Home Project Euler Problem 33 - Digit Cancelling Fractions

Problem 33 - Digit Cancelling Fractions

Project Euler

January 14, 2026

Read Time: 3 min

Problem

This problem comes from Project Euler 33

Problem

The fraction 49/98 is a curious fraction, as an inexperienced mathematician in attempting to simplify it may incorrectly believe that 49/98 = 4/8, which is correct, is obtained by cancelling the 9s.

We shall consider fractions like, 30/50 = 3/5, to be trivial examples.

There are exactly four non-trivial examples of this type of fraction, less than one in value, and containing two digits in the numerator and denominator.

If the product of these four fractions is given in its lowest common terms, find the value of the denominator.

Solution

I took the most straightforward solution I could think of (cause I’m a straightforward kind of guy)

Iterate through a list of two-digit numerators (n) and denominators (d), where the d > n (so that n/d < 1).
Ensure that we skip trivial examples. That is, where n and d are divisible by 10.
Take any digits that matches in both the numerator and denominator and remove them. If the fraction is still the same then we found a number.
Take the product of all such numbers and use the denominator as the answer.

Code

problem33.py

# Project Euler: Problem 33
# Digit Cancelling Fractions

from fractions import Fraction

prod = 1
for n in range(11, 100):
    for d in range(n+1, 100):
        if n % 10 != 0 and d % 10 != 0:
            n_str = [int(i) for i in str(n)]
            d_str = [int(i) for i in str(d)]

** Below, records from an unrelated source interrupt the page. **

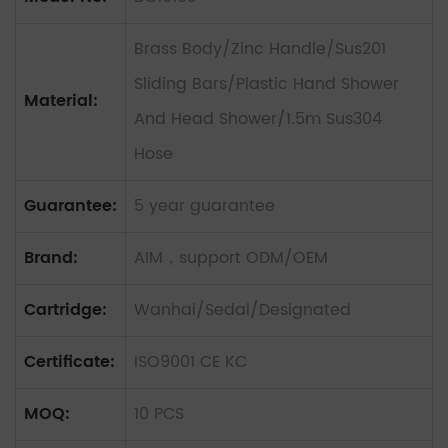
Brass Body/Zinc Handle/Sus201
Sliding Bars/Plastic Hand Shower
Material:
And Head Shower/1.5m Sus304
Hose
Guarantee:
5 year guarantee
Brand:
AIM，support ODM/OEM
Cartridge:
Wanhai/Sedal/Designated
Certificate:
ISO9001 CE KC
MOQ:
10 PCS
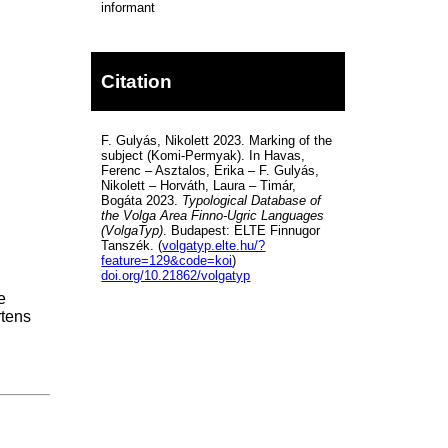
informant
Citation
F. Gulyás, Nikolett 2023. Marking of the
subject (Komi-Permyak). In Havas,
Ferenc – Asztalos, Erika – F. Gulyás,
Nikolett – Horváth, Laura – Timár,
Bogáta 2023.
Typological Database of
the Volga Area Finno-Ugric Languages
(VolgaTyp)
. Budapest: ELTE Finnugor
Tanszék. (
volgatyp.elte.hu/?
feature=129&code=koi
)
doi.org/10.21862/volgatyp
e
rtens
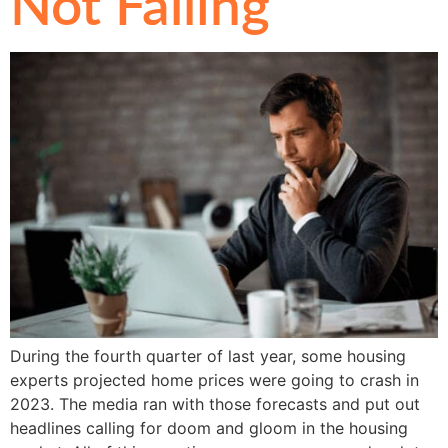
Not Falling
During the fourth quarter of last year, some housing
experts projected home prices were going to crash in
2023. The media ran with those forecasts and put out
headlines calling for doom and gloom in the housing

            for i in n_str:
                if i in d_str:
                    _n = n_str.copy()
                    _d = d_str.copy()
                    _n.remove(i)
                    _d.remove(i)
                    n_int = int(_n[0])
                    d_int = int(_d[0])

                    if (n/d == n_int/d_int):
                        prod *= n/d

print(Fraction('%.3f'%(prod)))